Hotel Bonnschlössl, Bernau |
Naomi is here!
Her initial e-mail last month was brief, unexpected, and has led to a welcome diversion along my journey:
"Where do you think you'll be over the weekend before the 4th of July? I'm thinking of taking a 4 or 5 day trip over that weekend... "
We exchanged messages to work out in which cities we could potentially rendezvous:
"How about Berlin? I'll be there through the last days of this month. Or, either Prague or Krakow could be easy for me to get to... "
"How about Barcelona? We've each been there before, but it is a fun city... "
"I'm still trying to make this an overland journey all the way to London. To get to Barcelona I'd have to cover a lot of ground, quickly. After Berlin, I'll be visiting a friend in Munich. Want to meet up there and explore Bavaria, together... ?"
"I bought the ticket!! I'll check into the cars, try to get us something fun :-) ..."Naomi and I have known each other for ages. We both grew up in Seattle: a city neither of us have considered home for many years. Despite that she's run off and established her life in Washington, D.C. and that I've run off and refused to settle down, we somehow do manage to see each other, often.
It seemed fitting that I should take the S-bahn to the Munich airport to pick her up: she was the very friend who dropped me off the last time I caught a flight--back when I began this trip nearly a year ago. Since we re-connected a couple days ago, we've been having a blast.
With so few days away from work, Naomi decided to power on through and stay awake after her red-eye flight. From the airport, we dropped her bags back at Jochen's family home then returned to central Munich to spend the day.

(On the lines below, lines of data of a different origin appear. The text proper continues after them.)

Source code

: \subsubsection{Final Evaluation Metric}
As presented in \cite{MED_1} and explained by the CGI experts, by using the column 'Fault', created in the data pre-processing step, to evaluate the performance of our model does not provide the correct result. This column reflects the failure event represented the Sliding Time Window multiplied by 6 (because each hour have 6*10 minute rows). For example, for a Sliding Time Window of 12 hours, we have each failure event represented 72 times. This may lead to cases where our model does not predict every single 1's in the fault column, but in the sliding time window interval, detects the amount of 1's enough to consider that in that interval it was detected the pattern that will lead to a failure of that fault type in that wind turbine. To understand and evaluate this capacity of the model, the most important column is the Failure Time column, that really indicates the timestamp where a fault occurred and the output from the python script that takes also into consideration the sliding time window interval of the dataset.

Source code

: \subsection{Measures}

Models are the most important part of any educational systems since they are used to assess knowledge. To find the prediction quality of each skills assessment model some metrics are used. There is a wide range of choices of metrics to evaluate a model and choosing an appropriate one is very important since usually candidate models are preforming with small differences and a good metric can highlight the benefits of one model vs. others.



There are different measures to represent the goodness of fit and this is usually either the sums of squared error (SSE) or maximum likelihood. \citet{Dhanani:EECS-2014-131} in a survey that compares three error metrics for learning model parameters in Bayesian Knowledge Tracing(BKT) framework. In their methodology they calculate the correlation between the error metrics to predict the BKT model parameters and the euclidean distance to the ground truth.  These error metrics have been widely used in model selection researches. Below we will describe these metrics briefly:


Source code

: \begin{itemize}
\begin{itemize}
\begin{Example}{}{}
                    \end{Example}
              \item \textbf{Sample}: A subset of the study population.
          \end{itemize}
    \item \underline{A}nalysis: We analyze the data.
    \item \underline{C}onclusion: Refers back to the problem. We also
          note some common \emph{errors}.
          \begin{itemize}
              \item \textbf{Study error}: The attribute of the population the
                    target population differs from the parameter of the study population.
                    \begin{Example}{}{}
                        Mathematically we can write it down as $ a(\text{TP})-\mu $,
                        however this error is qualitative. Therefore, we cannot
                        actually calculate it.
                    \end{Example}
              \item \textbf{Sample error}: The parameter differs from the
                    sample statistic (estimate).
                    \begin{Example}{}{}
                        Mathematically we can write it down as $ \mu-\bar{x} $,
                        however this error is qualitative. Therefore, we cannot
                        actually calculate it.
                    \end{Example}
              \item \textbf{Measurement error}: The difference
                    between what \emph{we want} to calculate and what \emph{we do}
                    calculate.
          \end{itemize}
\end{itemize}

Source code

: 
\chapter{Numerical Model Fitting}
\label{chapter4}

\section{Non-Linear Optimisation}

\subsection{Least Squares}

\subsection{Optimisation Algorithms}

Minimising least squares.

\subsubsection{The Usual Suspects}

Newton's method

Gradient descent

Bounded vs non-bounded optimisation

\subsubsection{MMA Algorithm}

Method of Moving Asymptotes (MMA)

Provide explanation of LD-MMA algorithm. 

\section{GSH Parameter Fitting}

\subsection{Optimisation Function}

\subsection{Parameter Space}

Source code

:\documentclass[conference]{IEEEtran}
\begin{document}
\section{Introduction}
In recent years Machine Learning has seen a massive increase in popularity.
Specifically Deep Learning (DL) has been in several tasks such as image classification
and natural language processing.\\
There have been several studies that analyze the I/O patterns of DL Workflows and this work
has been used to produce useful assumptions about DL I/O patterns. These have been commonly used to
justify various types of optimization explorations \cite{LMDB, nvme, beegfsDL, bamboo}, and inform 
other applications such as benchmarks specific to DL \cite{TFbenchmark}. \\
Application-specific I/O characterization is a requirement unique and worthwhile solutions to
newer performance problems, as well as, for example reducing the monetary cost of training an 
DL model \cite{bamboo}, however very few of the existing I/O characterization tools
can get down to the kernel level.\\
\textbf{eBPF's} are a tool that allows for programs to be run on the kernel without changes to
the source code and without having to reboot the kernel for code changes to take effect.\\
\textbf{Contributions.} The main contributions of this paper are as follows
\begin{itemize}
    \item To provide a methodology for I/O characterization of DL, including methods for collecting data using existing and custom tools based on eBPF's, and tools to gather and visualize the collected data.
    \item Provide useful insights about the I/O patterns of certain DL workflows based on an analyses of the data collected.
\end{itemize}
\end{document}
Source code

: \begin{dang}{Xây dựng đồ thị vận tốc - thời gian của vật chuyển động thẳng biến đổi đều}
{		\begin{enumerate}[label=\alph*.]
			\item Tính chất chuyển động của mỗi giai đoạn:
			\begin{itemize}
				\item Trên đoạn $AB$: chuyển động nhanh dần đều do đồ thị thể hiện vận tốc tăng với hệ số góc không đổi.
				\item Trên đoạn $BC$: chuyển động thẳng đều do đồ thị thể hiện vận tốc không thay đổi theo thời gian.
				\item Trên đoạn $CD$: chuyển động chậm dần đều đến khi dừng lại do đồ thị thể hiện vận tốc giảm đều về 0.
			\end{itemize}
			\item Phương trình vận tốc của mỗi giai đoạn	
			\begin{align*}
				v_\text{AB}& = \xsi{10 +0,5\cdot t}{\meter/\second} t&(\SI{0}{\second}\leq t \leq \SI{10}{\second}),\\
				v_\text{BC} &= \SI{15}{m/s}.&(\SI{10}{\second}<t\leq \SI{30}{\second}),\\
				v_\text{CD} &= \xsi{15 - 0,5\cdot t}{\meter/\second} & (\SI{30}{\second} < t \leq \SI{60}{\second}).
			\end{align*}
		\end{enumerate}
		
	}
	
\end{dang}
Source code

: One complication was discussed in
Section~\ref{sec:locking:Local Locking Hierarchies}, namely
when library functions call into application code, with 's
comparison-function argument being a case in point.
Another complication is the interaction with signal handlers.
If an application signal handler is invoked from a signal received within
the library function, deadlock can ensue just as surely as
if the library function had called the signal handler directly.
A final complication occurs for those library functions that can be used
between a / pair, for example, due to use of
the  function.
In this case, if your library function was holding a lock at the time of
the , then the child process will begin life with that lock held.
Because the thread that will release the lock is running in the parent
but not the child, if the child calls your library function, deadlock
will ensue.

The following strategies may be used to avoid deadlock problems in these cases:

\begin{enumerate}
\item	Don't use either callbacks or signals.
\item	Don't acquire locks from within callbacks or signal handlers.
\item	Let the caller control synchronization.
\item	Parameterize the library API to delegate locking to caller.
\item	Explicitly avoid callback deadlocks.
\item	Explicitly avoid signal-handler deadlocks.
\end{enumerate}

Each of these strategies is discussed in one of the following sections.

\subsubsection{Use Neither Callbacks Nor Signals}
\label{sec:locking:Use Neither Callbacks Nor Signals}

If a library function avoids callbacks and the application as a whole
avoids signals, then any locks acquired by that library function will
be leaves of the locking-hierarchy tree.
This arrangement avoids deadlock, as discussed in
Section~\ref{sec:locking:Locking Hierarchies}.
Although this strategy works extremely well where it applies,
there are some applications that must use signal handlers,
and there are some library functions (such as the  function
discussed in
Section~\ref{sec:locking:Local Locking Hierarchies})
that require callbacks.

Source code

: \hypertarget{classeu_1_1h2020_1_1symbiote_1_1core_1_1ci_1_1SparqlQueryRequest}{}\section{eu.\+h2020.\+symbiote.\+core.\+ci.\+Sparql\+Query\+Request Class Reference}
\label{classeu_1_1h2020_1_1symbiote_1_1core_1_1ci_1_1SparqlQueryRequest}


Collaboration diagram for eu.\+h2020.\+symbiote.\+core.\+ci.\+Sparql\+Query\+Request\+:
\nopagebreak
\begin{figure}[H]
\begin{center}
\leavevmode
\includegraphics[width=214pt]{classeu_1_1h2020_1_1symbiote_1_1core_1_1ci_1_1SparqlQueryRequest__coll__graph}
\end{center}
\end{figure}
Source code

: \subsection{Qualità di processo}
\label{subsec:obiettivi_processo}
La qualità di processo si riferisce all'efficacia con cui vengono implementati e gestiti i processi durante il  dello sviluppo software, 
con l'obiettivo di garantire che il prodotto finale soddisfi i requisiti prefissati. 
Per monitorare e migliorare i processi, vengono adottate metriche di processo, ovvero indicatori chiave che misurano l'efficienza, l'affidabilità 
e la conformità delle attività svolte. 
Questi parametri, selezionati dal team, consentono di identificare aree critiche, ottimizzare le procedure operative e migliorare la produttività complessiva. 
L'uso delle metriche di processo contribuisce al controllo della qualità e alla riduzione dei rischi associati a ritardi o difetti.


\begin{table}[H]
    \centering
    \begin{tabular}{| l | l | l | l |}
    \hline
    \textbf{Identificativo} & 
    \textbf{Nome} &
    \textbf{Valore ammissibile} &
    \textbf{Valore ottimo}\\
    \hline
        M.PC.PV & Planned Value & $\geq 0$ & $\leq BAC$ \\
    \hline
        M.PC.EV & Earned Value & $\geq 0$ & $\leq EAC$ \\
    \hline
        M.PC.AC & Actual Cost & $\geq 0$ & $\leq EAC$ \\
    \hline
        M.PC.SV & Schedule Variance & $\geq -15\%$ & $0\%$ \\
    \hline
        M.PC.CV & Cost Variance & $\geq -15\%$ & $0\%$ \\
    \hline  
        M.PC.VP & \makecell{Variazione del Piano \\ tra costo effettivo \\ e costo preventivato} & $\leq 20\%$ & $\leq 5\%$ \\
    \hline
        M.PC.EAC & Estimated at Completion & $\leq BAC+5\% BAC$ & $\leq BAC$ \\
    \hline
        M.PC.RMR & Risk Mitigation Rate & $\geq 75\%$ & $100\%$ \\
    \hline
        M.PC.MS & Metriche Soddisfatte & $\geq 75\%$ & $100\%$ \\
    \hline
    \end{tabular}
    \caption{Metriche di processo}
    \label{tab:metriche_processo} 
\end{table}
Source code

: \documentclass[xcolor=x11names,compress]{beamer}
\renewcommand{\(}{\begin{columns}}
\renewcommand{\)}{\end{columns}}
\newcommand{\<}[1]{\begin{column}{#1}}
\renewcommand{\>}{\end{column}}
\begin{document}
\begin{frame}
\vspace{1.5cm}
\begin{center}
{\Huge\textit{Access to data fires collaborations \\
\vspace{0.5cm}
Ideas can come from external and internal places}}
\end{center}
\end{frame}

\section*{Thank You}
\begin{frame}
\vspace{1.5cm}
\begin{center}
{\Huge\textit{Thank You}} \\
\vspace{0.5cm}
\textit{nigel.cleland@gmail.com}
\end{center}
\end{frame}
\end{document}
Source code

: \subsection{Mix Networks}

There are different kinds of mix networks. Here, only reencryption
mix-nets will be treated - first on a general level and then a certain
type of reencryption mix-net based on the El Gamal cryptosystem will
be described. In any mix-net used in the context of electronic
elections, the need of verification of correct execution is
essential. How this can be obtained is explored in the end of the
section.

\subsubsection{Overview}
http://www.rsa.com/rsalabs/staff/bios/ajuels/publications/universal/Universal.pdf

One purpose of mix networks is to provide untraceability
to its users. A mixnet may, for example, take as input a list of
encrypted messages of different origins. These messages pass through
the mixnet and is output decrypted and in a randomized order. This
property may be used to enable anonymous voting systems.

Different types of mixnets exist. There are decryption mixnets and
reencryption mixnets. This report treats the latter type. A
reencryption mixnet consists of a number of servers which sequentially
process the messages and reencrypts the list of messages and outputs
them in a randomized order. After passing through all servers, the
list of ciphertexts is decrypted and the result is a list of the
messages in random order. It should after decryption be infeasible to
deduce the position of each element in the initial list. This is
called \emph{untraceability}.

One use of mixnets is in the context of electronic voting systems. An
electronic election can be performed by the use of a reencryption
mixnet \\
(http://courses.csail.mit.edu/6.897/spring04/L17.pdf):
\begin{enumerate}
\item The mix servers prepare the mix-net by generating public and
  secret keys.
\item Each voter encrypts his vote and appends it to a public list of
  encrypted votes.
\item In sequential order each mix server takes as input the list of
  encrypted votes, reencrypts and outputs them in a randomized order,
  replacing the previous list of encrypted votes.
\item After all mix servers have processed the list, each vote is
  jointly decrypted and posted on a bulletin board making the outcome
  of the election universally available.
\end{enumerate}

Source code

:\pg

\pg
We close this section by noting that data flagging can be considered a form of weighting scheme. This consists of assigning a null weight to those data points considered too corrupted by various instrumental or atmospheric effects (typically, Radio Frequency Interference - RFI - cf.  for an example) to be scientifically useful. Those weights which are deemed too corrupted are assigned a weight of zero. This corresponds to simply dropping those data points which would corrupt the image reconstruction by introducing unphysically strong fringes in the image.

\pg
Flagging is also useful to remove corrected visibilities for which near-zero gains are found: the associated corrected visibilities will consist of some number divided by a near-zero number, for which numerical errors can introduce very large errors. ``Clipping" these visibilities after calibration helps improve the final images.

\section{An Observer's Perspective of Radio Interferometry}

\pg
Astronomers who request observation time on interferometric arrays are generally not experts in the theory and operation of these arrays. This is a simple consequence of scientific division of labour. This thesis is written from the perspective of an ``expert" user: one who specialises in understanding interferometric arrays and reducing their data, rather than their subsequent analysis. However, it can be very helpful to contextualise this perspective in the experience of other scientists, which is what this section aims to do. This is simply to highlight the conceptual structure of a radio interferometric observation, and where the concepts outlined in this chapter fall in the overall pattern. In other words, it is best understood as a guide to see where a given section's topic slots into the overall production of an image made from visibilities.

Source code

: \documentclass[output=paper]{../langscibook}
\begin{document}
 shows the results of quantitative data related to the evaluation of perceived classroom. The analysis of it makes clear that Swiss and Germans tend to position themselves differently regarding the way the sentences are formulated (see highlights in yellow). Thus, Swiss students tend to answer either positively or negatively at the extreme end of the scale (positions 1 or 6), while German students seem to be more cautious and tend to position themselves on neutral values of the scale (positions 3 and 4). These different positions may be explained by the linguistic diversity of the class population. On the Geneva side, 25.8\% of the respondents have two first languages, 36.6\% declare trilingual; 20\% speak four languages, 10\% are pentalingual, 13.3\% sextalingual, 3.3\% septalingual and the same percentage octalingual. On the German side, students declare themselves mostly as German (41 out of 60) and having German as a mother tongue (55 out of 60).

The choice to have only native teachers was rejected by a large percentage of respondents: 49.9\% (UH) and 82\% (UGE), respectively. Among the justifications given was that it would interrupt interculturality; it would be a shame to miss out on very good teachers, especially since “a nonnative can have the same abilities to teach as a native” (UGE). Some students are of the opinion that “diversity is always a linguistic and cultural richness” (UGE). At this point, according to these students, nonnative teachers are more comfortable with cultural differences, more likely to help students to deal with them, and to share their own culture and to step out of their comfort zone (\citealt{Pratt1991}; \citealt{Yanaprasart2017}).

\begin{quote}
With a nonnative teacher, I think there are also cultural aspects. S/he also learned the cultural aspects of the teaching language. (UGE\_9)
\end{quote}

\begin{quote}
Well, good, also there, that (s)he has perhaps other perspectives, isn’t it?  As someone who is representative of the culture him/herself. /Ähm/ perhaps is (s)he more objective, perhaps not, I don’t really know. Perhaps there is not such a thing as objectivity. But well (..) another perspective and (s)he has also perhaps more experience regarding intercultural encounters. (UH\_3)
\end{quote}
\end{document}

We started with brunch at Cafe Glockenspiel up above the central plaza: coffee, weisswurst, and pretzels with sweet mustard. Unfortunately, Naomi's first day in town was a Sunday--so most shops and businesses were closed. Come afternoon, we strolled through the Englischer Garten and stopped outside the Chinesischer Turm, a fanciful replica of what a Chinese pagoda might have looked like in the imagination of people in the 18th century who had never seen an actual pagoda. Even on a rainy Sunday afternoon, the scene in the center of the park was lively. A brass combo was playing pop standards and traditional Bavarian music on one of the upper storeys; a beer garden was situated beneath. We sat at a table and ordered a couple glasses of hellas, a local lager.
Naomi above Berechtsgaden |
The two of us caught up, sharing where each of our lives has taken us since we last saw one other. She'd already gleaned an up-to-date idea of where I've been and what I've experienced by skimming this travelogue. My sense of her latest news was just the opposite. As one of the few people not on Facebook today, our beer-garden conversation was the first I've heard about how so many things have been in her life over this past year.
Since we last met, Naomi's experienced a lot. She moved to a new apartment. A grandparent passed away. The job that she had just begun when I last saw her has matured into an established routine--but keeps her busy, exacting 12-hour days.
So, this get-together has been the perfect getaway for her to distance herself from a heavy workload. I can't imagine anywhere better than a jaunt here to rural Bavaria to escape from a busy life within the Beltway.
Though I was already out on the road, Naomi's decision to take this trip has also made for a different experience for me. Yesterday, we rented a car to drive around villages throughout the Alps for a few days. I hadn't driven in over a year, let-alone on the Autobahn. If I weren't meeting up with this friend who has limited time to travel, I doubt that I'd be renting cars, driving from rural Bavarian village to rural Bavarian village. This is a quite different leg to my journey. I'm having fun.
We're now in Berechtsgaden, a town near the border with Austria. I'm surprised how I find myself taken in by the most basic of charms in a Bavarian village: clock towers chiming the hour, churches built from stone with tall steeples pricking the sky. The Alps are rolling and green at this time of year. The sun was hot so we splashed around in Lake Chimsee yesterday. We also splashed out (figuratively) on the hotel in the last town where we stayed, Bernau. A palace constructed in 1477 has been converted into lodging. Sleeping in palaces, swimming in Alpine lakes: this whole experience is almost too cute and too quaint--but I am very much enjoying it.
We're taking it as it comes, keeping our options open. Tomorrow, we might take a hike through a section of the Alps. Or, we might make a day-trip to Salzburg, just a few minutes drive into Austria from where we are, now. I know we'll have fun, whichever we wind up doing.